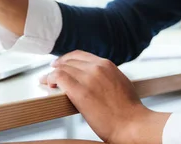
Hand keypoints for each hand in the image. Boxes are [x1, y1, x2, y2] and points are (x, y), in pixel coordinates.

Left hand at [41, 51, 169, 143]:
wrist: (133, 124)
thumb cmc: (129, 111)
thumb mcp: (121, 83)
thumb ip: (107, 76)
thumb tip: (97, 78)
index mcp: (107, 65)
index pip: (80, 55)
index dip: (67, 59)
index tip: (61, 64)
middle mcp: (97, 67)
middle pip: (69, 61)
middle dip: (58, 66)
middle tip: (51, 73)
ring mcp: (88, 78)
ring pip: (62, 68)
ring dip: (52, 74)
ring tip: (47, 81)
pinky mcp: (80, 91)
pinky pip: (59, 77)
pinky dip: (50, 79)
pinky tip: (48, 84)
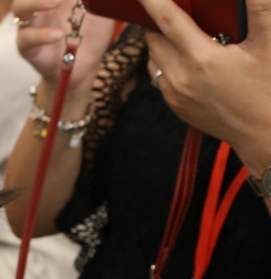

========================

Report the number of lines in the listing where the string "index" appears, and nothing besides.

SOLUTION TO THIS EXERCISE
4